Saturday, October 30, 2010

Inflammatory Bowel Disease and Male Fertility

Men treated for inflammatory bowel disease with Sulfazalazine have drug related impairment in sperm quality that often persists after cessation of the drug. This had prompted pharmaceutical companies to develop other “sperm friendly” treatment options. The most frequent age of onset of the inflammatory bowel diseases including idiopathic chronic inflammatory bowel disease (IBD), Crohn’s disease (CD) and Ulcerative Colitis (UC) is between 15 to 30 years of age. This range, of course, coincides with the peak reproductive years. Therefore, it makes good sense that the effect on male fertility of any drug treatment should be known. Azathioprine and 6-Mercaptopurine (6-MP) are effective immunosuppressive agents commonly used for the long term control of UC and CD in the steroid dependent patient and are focus of this article.

Azathioprine is converted to 6-mercaptopurine which acts to decrease cell metabolism and DNA biosynthesis. A study by Russell and Hunsicker (Study of the base analog 6-mercaptopurine in the mouse specific-locus test., Mutat Res. 1987 Jan;176(1):47-52.) found that in mice 6-Mercaptopurine caused chromosomal damage (both structural and numerical) in all stages of development of the male germ-cell. This data was again confirmed by Witt and Bishop (Mutagenicity of anticancer drugs in mammalian germ cells., Mutat Res. 1996 Aug 17;355(1-2):209 34). In a study in rats, a dose dependent decrease in sperm concentration, damage to the seminiferous tubules and a lowering of testosterone was found with Azathioprine therapy (Iwasaki M, Fuse H, Katayama T., The effects of cyclosporine azathioprine and mizoribine on male reproduction in rats, Nippon Hinyokika Gakkai Zasshi. 1996 Jan;87(1):42-9). In addition, in a study in mice, spermatogenesis and fertility was also decreased (Sykora I. Dominant-lethal test of 6-mercaptopurine: dependence on dosage, duration and route of administration. Neoplasma. 1981;28(6):739-46).

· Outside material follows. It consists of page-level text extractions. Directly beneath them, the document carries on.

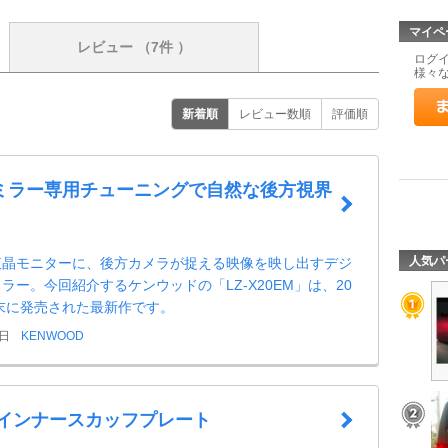
マイペ
レビュー
（7件 ）
ログ
様々
新着順
レビュー数順
評価順
ミラー専用チューニングで自然な後方視界
人気パ
液晶モニターに、後方カメラが捉える映像を映し出すデジ
ラー。今回紹介するケンウッドの「LZ-X20EM」は、20
月末に発売された最新作です。
9日
KENWOOD
 インナースカッフプレート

There is some, but unfortunately not much, data available on the effect of these agents on sperm production and sperm function in man. A study by Dejaco et al suggested that men treated with Azathioprine have no change in semen quality and
implied that fertility was also unaffected (Gastroenterology. 2001 Nov;121(5):1048 53. Azathioprine treatment and male fertility in inflammatory bowel disease. Comment in: Inflamm Bowel Dis. 2002 May;8(3):234-5). In this study, paired data wasn’t examined. In contrast, a case study by Sills and Tucker found markedly impaired semen parameters in a single patient who had conceived twice with his partner prior to three months of therapy with 6-MP (First experience with intracytoplasmic sperm injection for extreme oligozoospermia associated with Crohn’s disease and 6-mercaptopurine chemotherapy. Asian J Androl. 2003 Mar;5(1):76-8).

Much more data is needed in humans. Many questions remain unanswered; Are the effects of these drugs in man similar to those found in rodents? Is it the medication used or the underlying disease that has a greater effect on sperm? Are the effects seen reversible, and if so over what time period? Additional research is needed to define the effect of these (and other) drugs used in the treatment of inflammatory bowel disease in reproductive-aged men. Until these studies are done, I feel it is advisable to discuss the potential for impairment in fertility and offer sperm banking to reproductive aged men prior to long term treatment with Azathioprine or 6-Mercaptopurine.